What you should do: Collect every line in the records below that contains the word "assign".

Electronics engineering source data:
----------------------------------------

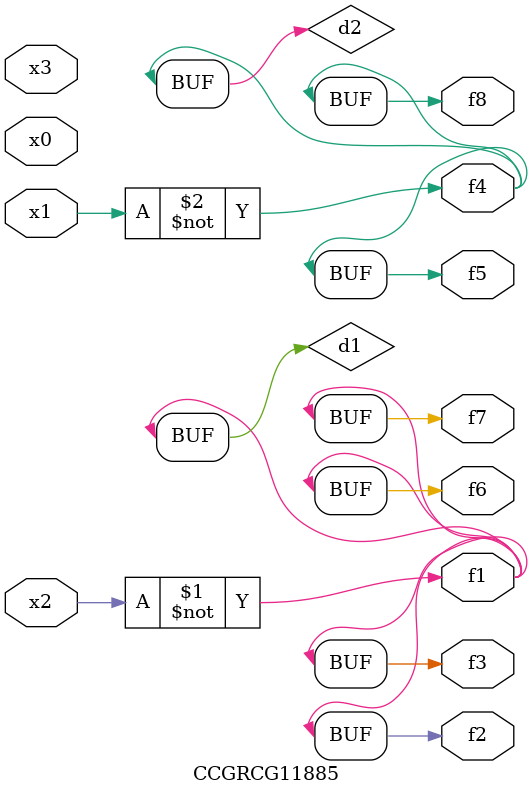
<source format=v>
module CCGRCG11885(
	input x0, x1, x2, x3,
	output f1, f2, f3, f4, f5, f6, f7, f8
);

	wire d1, d2;

	xnor (d1, x2);
	not (d2, x1);
	assign f1 = d1;
	assign f2 = d1;
	assign f3 = d1;
	assign f4 = d2;
	assign f5 = d2;
	assign f6 = d1;
	assign f7 = d1;
	assign f8 = d2;
endmodule

</source>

----------------------------------------

Response area:
	assign f1 = d1;
	assign f2 = d1;
	assign f3 = d1;
	assign f4 = d2;
	assign f5 = d2;
	assign f6 = d1;
	assign f7 = d1;
	assign f8 = d2;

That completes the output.